A shell script is designed with file operators, environment variables, file handle redirection, process control, pipes/ipc, etc as first class primitives. It's just far easier to write a shell script if all you need to do is manipulate some executable programs.
Number one reason is availability. Do all of your current and future targets have the right version of Ruby installed? What if you have a mix of python 2.7 and 3.6?
It really depends on target environment. At work? Sure, every single machine comes out of provisioning with Python 2.7 installed. For something that gets distributed to be used by other people? No way I'd trust anything but POSIX, and that's pushing it some days.

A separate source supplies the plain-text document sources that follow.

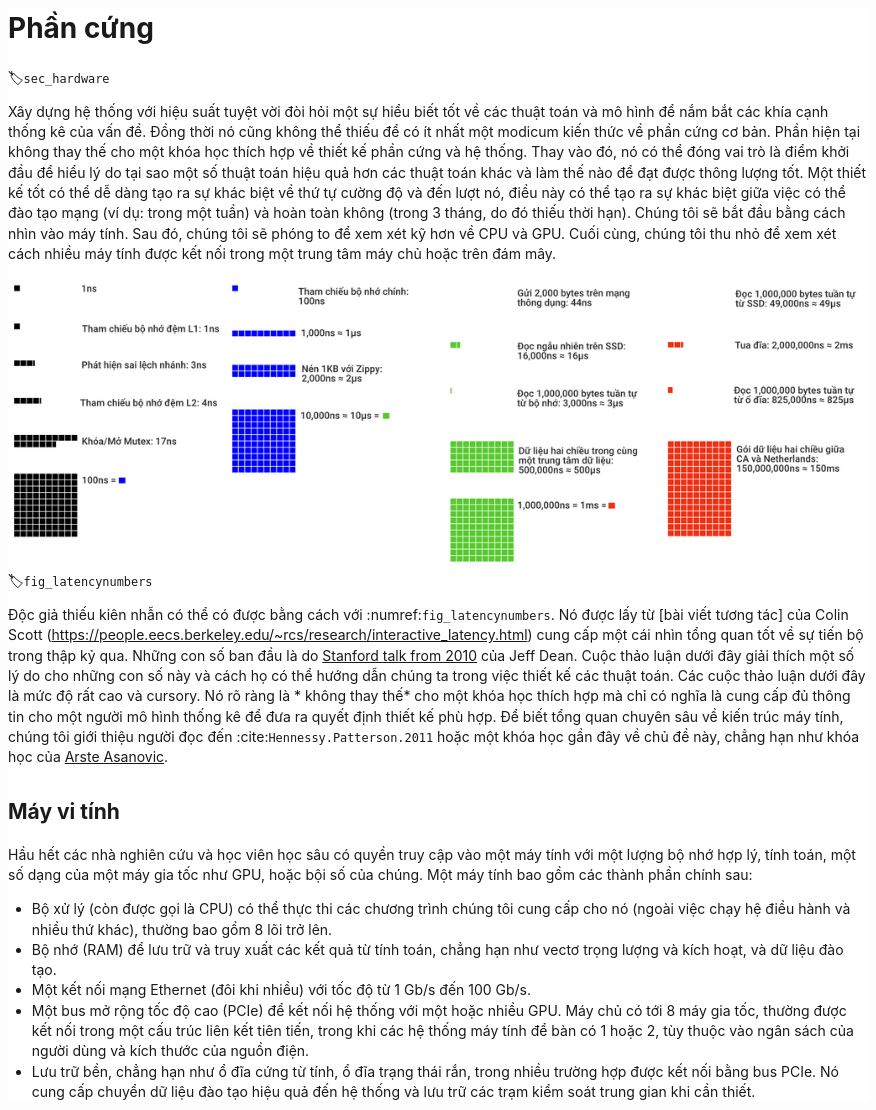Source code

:# Phần cứng
:label:`sec_hardware`

Xây dựng hệ thống với hiệu suất tuyệt vời đòi hỏi một sự hiểu biết tốt về các thuật toán và mô hình để nắm bắt các khía cạnh thống kê của vấn đề. Đồng thời nó cũng không thể thiếu để có ít nhất một modicum kiến thức về phần cứng cơ bản. Phần hiện tại không thay thế cho một khóa học thích hợp về thiết kế phần cứng và hệ thống. Thay vào đó, nó có thể đóng vai trò là điểm khởi đầu để hiểu lý do tại sao một số thuật toán hiệu quả hơn các thuật toán khác và làm thế nào để đạt được thông lượng tốt. Một thiết kế tốt có thể dễ dàng tạo ra sự khác biệt về thứ tự cường độ và đến lượt nó, điều này có thể tạo ra sự khác biệt giữa việc có thể đào tạo mạng (ví dụ: trong một tuần) và hoàn toàn không (trong 3 tháng, do đó thiếu thời hạn). Chúng tôi sẽ bắt đầu bằng cách nhìn vào máy tính. Sau đó, chúng tôi sẽ phóng to để xem xét kỹ hơn về CPU và GPU. Cuối cùng, chúng tôi thu nhỏ để xem xét cách nhiều máy tính được kết nối trong một trung tâm máy chủ hoặc trên đám mây.  

![Latency Numbers that every programmer should know.](../img/latencynumbers.png)
:label:`fig_latencynumbers`

Độc giả thiếu kiên nhẫn có thể có được bằng cách với :numref:`fig_latencynumbers`. Nó được lấy từ [bài viết tương tác] của Colin Scott (https://people.eecs.berkeley.edu/~rcs/research/interactive_latency.html) cung cấp một cái nhìn tổng quan tốt về sự tiến bộ trong thập kỷ qua. Những con số ban đầu là do [Stanford talk from 2010](https://static.googleusercontent.com/media/research.google.com/en//people/jeff/Stanford-DL-Nov-2010.pdf) của Jeff Dean. Cuộc thảo luận dưới đây giải thích một số lý do cho những con số này và cách họ có thể hướng dẫn chúng ta trong việc thiết kế các thuật toán. Các cuộc thảo luận dưới đây là mức độ rất cao và cursory. Nó rõ ràng là * không thay thế* cho một khóa học thích hợp mà chỉ có nghĩa là cung cấp đủ thông tin cho một người mô hình thống kê để đưa ra quyết định thiết kế phù hợp. Để biết tổng quan chuyên sâu về kiến trúc máy tính, chúng tôi giới thiệu người đọc đến :cite:`Hennessy.Patterson.2011` hoặc một khóa học gần đây về chủ đề này, chẳng hạn như khóa học của [Arste Asanovic](http://inst.eecs.berkeley.edu/~cs152/sp19/). 

## Máy vi tính

Hầu hết các nhà nghiên cứu và học viên học sâu có quyền truy cập vào một máy tính với một lượng bộ nhớ hợp lý, tính toán, một số dạng của một máy gia tốc như GPU, hoặc bội số của chúng. Một máy tính bao gồm các thành phần chính sau: 

* Bộ xử lý (còn được gọi là CPU) có thể thực thi các chương trình chúng tôi cung cấp cho nó (ngoài việc chạy hệ điều hành và nhiều thứ khác), thường bao gồm 8 lõi trở lên.
* Bộ nhớ (RAM) để lưu trữ và truy xuất các kết quả từ tính toán, chẳng hạn như vectơ trọng lượng và kích hoạt, và dữ liệu đào tạo.
* Một kết nối mạng Ethernet (đôi khi nhiều) với tốc độ từ 1 Gb/s đến 100 Gb/s.
* Một bus mở rộng tốc độ cao (PCIe) để kết nối hệ thống với một hoặc nhiều GPU. Máy chủ có tới 8 máy gia tốc, thường được kết nối trong một cấu trúc liên kết tiên tiến, trong khi các hệ thống máy tính để bàn có 1 hoặc 2, tùy thuộc vào ngân sách của người dùng và kích thước của nguồn điện.
* Lưu trữ bền, chẳng hạn như ổ đĩa cứng từ tính, ổ đĩa trạng thái rắn, trong nhiều trường hợp được kết nối bằng bus PCIe. Nó cung cấp chuyển dữ liệu đào tạo hiệu quả đến hệ thống và lưu trữ các trạm kiểm soát trung gian khi cần thiết.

I'm strongly considering making it a point to do just that: include Ruby in all the images I can, just to not have to use Bash. For one-liners it's fine, but I don't get ten lines into a Bash script before missing scripting-language features. However, if someone were to try to talk me out of what they consider to be an absurd notion, I would be prepared to take their criticism seriously.
I have multiple ~10 line POSIX shell scripts in my dotfiles. I also have a bunch each of Perl and Python ones [1]. I'd rather not rewrite my shell scripts with neither of that languages, or Ruby (which I like and use a bit).
When scripting, I find general-purpose languages are better when you have structured data (i.e. some JSON coming in) or you want to use libraries, and shell scripting better when you're wiring up multiple programs to work together, or starting up a program after setting up the environment for it.
IIRC, the FreeBSD sh(1) man page was a good entry to writing POSIX compliant, thus quite portable shell scripts.